A Tip for HiZ SSR - Parametric 't' Tracing

HiZ tracing for screen space reflections is an optimization where the search is done using a hierarchial Z-Buffer (typically stashed in a mip-chain) - the search can take larger skips when the low-res Z buffer indicates that there could not possibly be an occluder. This changes each trace from O(N) to O(logN).

The technique was published in GPU Pro 5, but as best I can tell, the author found out after writing the article that he couldn't post working sample code. The result is a tough chapter to make heads or tales of, because some parts of the algorithm simply say "see the sample code".  This forum thread is actually pretty useful, as is this.

The article builds a ray that is described parametrically in "Z" space, starting at the near clip plane (0.0 screen-space Z, must be a DX programmer ;-) and going out to 1.0.

If your app runs using reverse-float Z and you reverse this (starting the march at 1 and going in the -Z direction), you're going to get a ton of precision artifacts.  The reason: our march has the lowest precision at the start of the march.  In reverse-float Z there's a lot of hyper-Z (screen-space) depth "wasted" around the near clip plane - that's okay because it's the 'good' part of our float range, which gets better with distance. But in our case, it's going to make our ray testing a mess.

The technique is also presented tracing only near occluders and tracing only away from the camera - this is good if you view a far away mountain off a lake but not good if you view a building through a puddle from nearly straight down.

As it turns out, all of these techniques can be addressed with one restructure: parametrically tracing the ray using a parametric variable "t" instead of the actual Z buffer.

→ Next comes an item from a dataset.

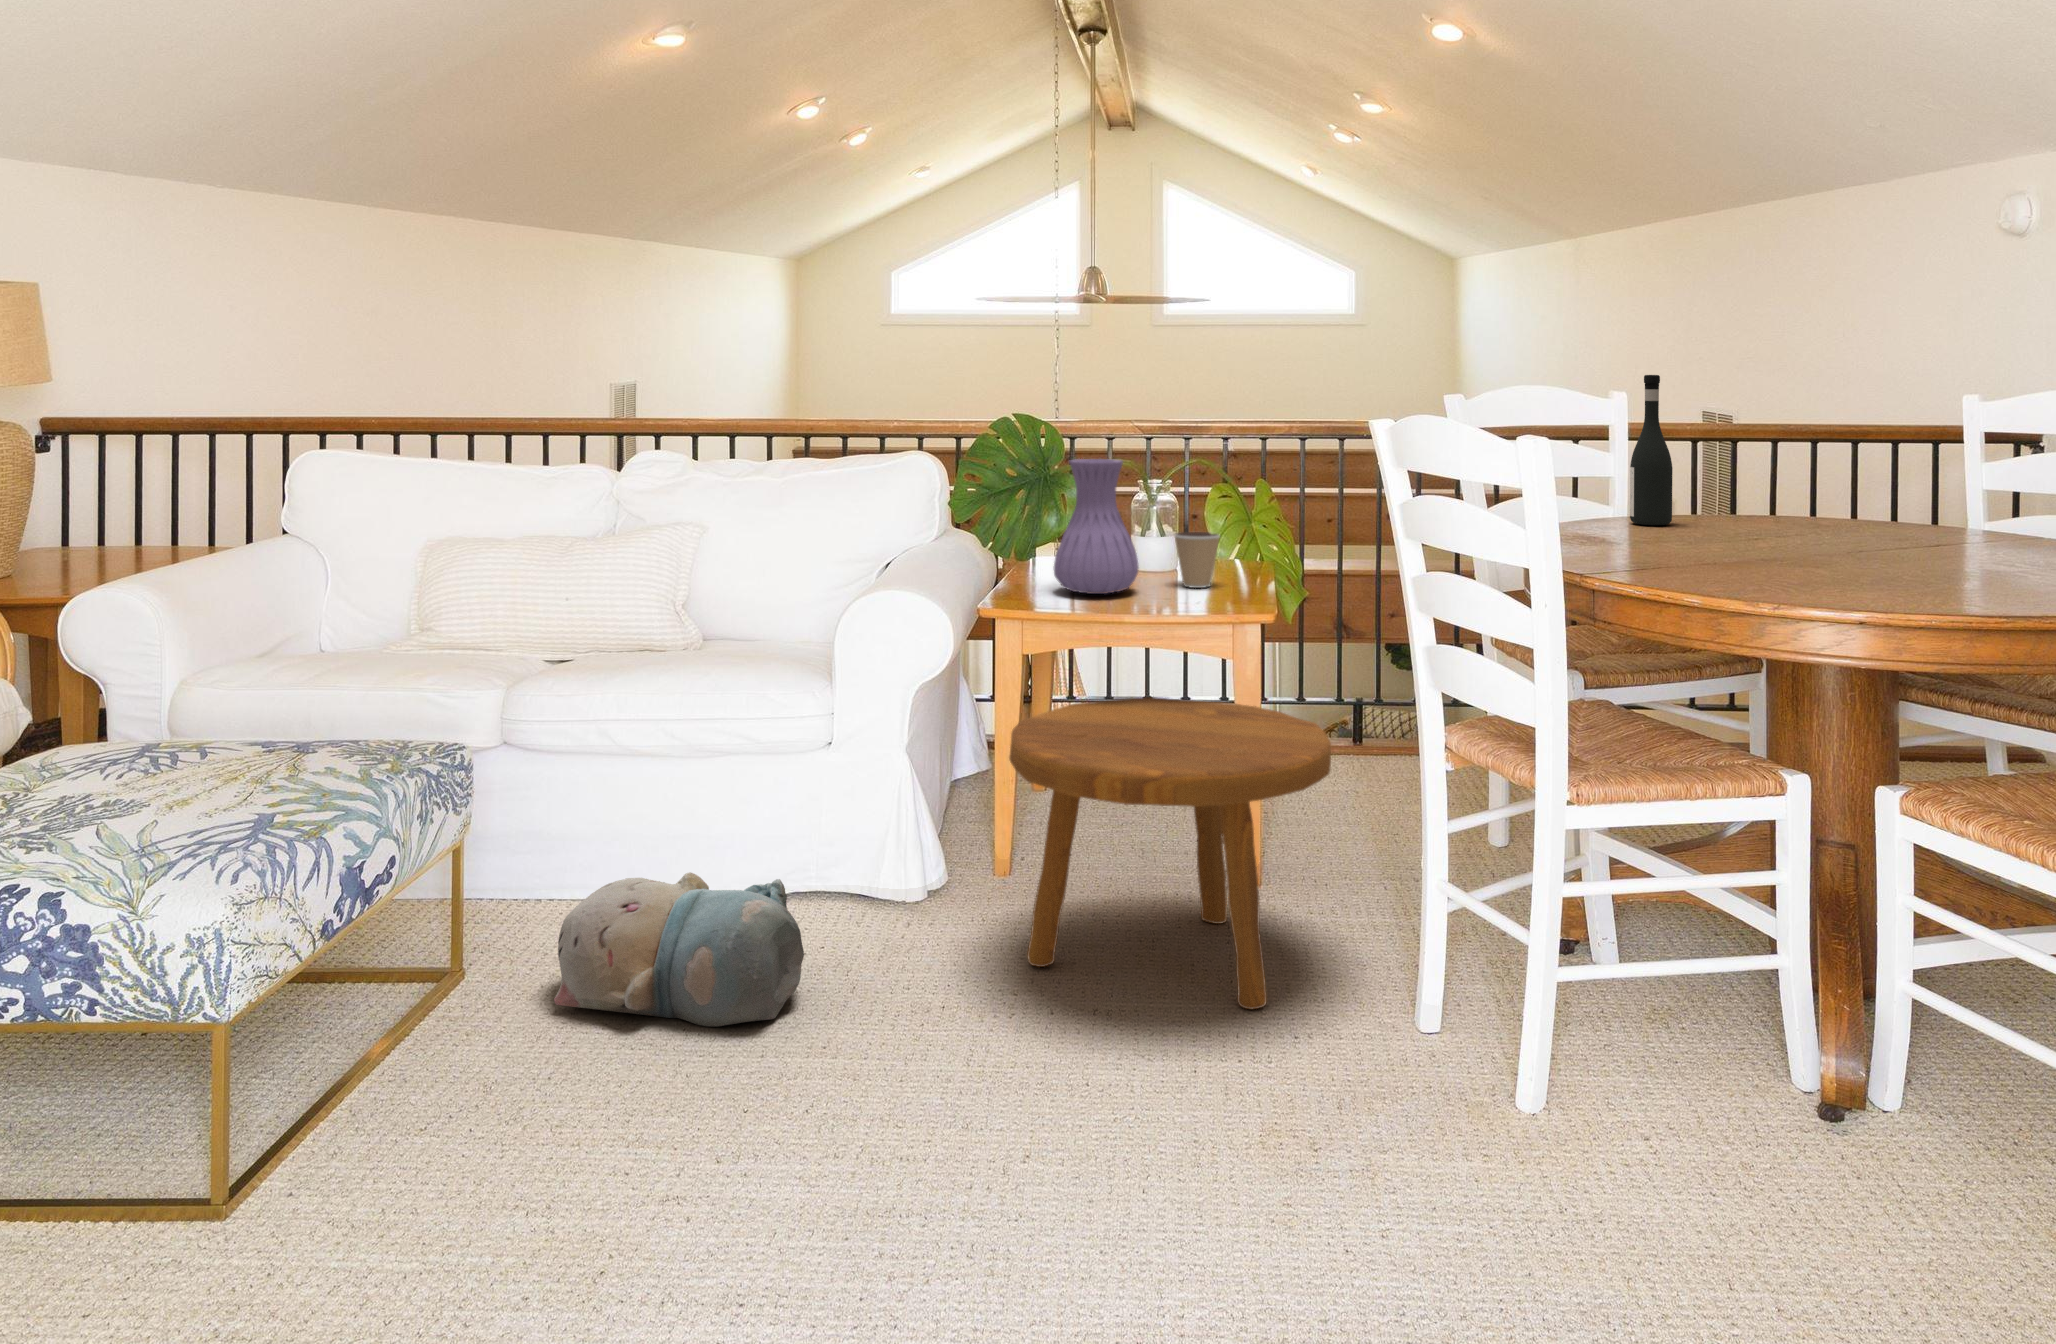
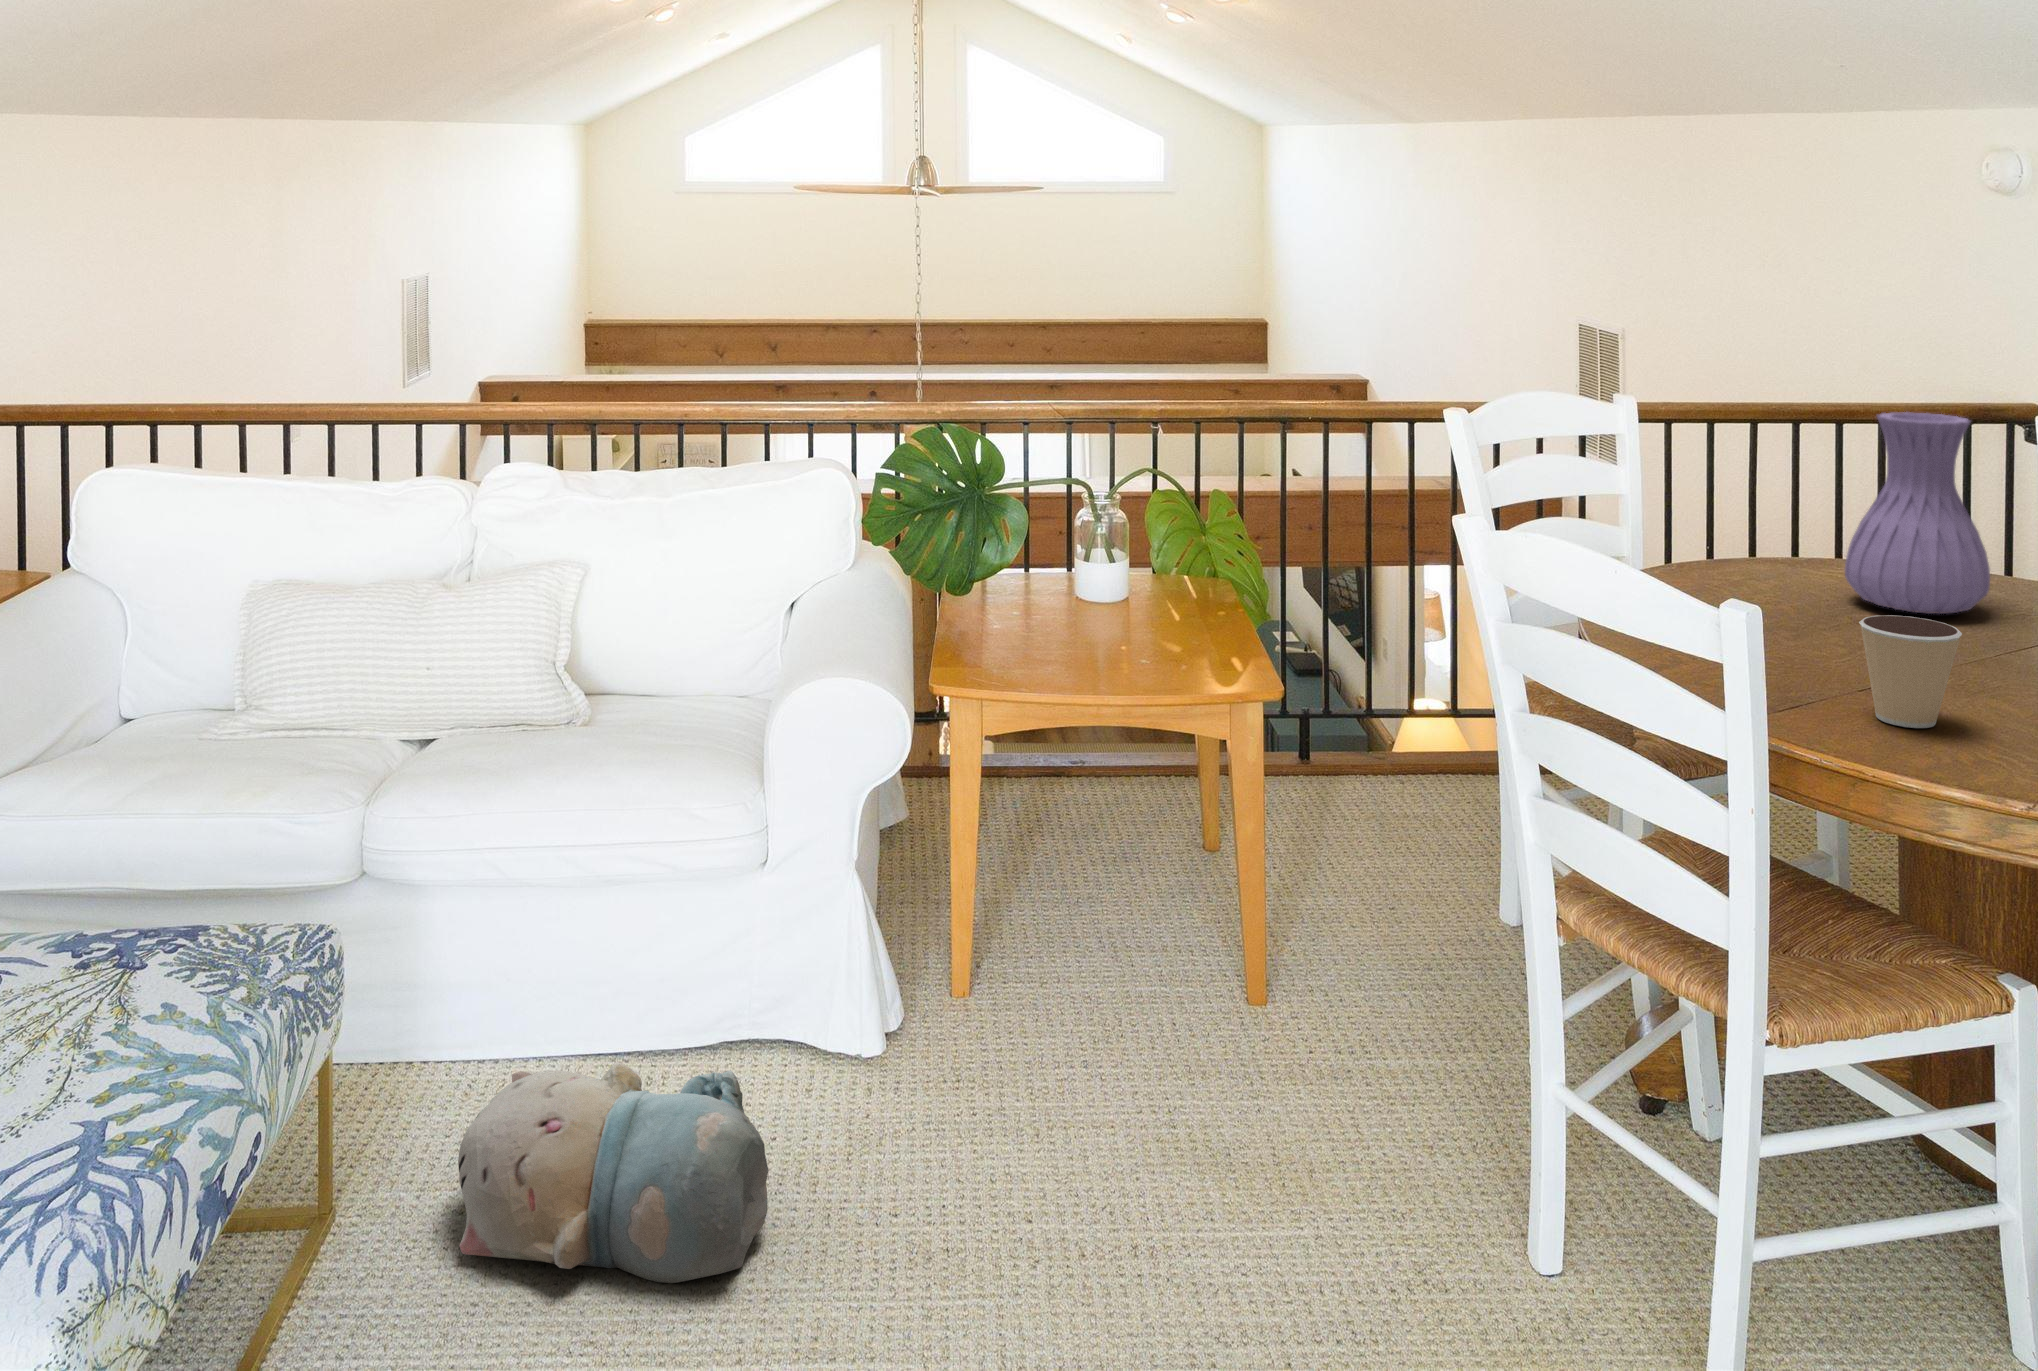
wine bottle: present [1630,375,1673,525] -> none [1726,401,1782,584]
vase: present [1054,459,1138,594] -> present [1845,412,1990,614]
coffee cup: present [1174,532,1220,588] -> present [1859,615,1962,728]
footstool: present [1009,697,1331,1009] -> none [1006,797,1409,1226]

In this modification, the beginning of the ray cast is always at t = 0.0, and the end of the ray-cast (a full Z unit away) is always at t = 1.0, regardless of whether that is in the positive or negative Z direction - our unit is normalized so that its Z magnitude is either +1.0 or -1.0, which saves us a divide when intersecting with Z planes.

What does this solve?  A few things:

  1. The algorithm has high precision at the beginning of the trace because t has small magnitude - we want this for accurate tracing of close occluders and odd angles.
  2. The algorithm is fully general whether the ray is cast toward or away from the camera - no conditional code inside the search loop.  Lower 't' is always "sooner" in the ray cast.
  3. We can now march around an occluder if we can attribute a min and max depth to it, by seeing if the range of t within a search cell overlaps the range of t in our min-max Z buffer.  This is fully general for "in front" and "behind" a cast and for "toward" and "away".
I didn't see any mention of changing the parameterization in my web searching, nor did I see anyone else complaining about the precision loss from reverse-Z (it took me a good day or two to realize why my floating point was underperforming on that one) so I figured I'd put it out there.